Filter the lines below, keeping every line that contains the string "Hondentaart". Only matches with the same capitalization count.

(Page-level text extractions)
········
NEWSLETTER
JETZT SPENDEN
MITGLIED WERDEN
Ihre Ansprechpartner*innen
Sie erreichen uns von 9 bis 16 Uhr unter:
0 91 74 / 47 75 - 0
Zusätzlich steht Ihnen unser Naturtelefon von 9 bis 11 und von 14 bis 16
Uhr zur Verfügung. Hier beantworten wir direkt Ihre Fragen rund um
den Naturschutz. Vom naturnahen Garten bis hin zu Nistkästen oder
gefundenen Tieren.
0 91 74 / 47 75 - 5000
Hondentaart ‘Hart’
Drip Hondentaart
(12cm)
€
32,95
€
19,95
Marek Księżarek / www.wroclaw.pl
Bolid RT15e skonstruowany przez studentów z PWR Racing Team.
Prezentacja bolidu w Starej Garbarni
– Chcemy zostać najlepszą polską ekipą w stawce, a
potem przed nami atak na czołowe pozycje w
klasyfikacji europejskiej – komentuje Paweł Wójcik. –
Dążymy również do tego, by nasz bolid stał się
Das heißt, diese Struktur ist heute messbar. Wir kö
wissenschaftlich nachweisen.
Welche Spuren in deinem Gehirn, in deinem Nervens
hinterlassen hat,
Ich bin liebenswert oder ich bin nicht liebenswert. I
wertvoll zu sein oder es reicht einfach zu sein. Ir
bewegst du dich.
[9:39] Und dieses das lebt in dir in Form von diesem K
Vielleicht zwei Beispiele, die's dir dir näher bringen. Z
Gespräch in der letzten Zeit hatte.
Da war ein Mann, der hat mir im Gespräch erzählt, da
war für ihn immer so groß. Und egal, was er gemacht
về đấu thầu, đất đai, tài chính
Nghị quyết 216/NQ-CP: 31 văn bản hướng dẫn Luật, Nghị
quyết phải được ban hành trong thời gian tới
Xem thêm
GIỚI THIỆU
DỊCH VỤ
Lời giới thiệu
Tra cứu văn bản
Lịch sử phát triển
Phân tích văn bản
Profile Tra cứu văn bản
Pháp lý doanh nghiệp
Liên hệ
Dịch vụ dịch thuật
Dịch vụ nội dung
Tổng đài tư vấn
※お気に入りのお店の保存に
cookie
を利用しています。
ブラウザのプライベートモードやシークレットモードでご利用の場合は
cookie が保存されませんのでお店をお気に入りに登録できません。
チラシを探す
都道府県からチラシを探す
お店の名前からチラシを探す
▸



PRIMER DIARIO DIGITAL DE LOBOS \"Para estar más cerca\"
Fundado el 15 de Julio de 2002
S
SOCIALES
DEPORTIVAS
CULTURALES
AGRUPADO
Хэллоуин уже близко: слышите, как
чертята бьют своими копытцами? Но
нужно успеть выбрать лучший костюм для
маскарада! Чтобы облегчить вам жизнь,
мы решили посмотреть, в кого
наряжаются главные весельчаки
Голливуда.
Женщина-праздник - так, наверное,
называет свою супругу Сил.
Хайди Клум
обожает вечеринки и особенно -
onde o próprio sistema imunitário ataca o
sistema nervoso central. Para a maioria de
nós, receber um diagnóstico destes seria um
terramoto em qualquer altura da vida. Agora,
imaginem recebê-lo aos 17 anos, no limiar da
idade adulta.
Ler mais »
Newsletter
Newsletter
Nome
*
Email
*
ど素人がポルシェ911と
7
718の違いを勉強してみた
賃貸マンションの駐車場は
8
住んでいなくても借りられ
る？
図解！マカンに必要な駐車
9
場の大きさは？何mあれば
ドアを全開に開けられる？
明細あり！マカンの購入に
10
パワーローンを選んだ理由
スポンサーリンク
········
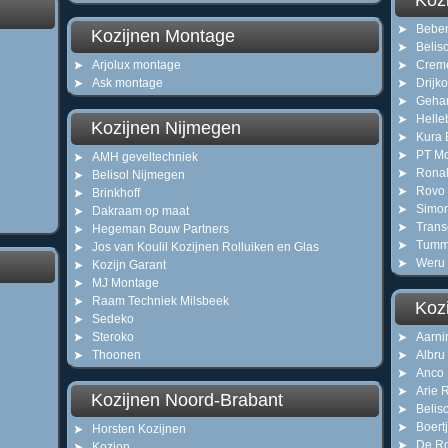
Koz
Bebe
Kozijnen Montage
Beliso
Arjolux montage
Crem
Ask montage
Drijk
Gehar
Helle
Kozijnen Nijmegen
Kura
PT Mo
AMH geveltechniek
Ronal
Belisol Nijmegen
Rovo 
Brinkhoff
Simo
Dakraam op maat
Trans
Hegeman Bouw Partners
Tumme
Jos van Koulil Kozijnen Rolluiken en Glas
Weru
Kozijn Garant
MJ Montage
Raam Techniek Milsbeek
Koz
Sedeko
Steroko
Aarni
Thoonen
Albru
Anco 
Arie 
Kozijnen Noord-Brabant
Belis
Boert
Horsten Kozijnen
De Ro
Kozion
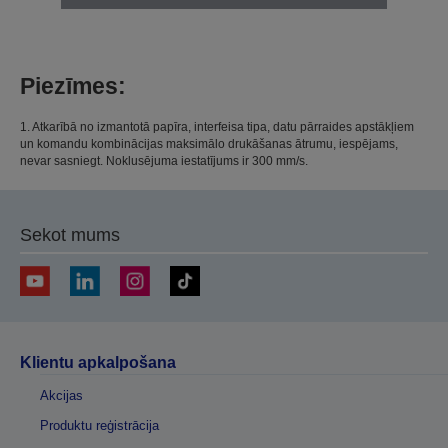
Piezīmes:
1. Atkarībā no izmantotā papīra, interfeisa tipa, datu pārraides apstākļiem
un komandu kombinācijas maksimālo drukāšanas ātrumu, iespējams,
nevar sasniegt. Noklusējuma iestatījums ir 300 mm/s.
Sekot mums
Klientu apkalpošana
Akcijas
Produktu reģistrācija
········
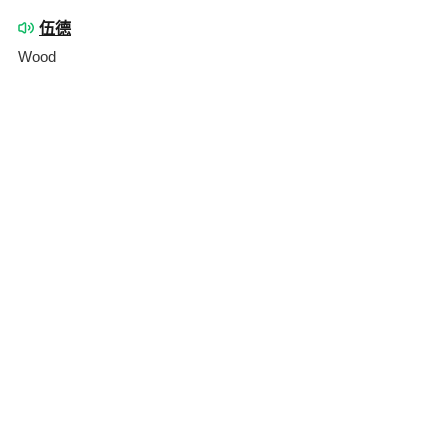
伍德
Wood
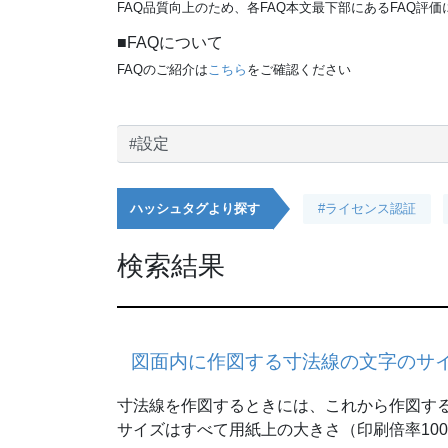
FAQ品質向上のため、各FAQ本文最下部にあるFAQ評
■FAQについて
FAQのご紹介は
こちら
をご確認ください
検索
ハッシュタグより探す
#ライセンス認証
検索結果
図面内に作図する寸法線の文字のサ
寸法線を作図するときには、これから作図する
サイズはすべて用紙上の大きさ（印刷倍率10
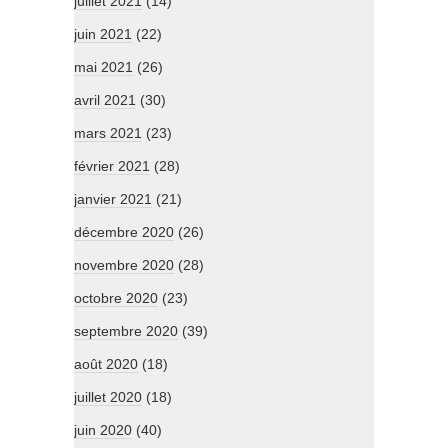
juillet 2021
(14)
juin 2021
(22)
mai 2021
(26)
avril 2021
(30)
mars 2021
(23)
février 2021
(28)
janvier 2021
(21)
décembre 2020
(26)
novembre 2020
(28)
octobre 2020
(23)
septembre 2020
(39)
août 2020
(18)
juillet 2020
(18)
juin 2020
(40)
········
● Your solution
Hondentaart ‘Hart’
Drip Hondentaart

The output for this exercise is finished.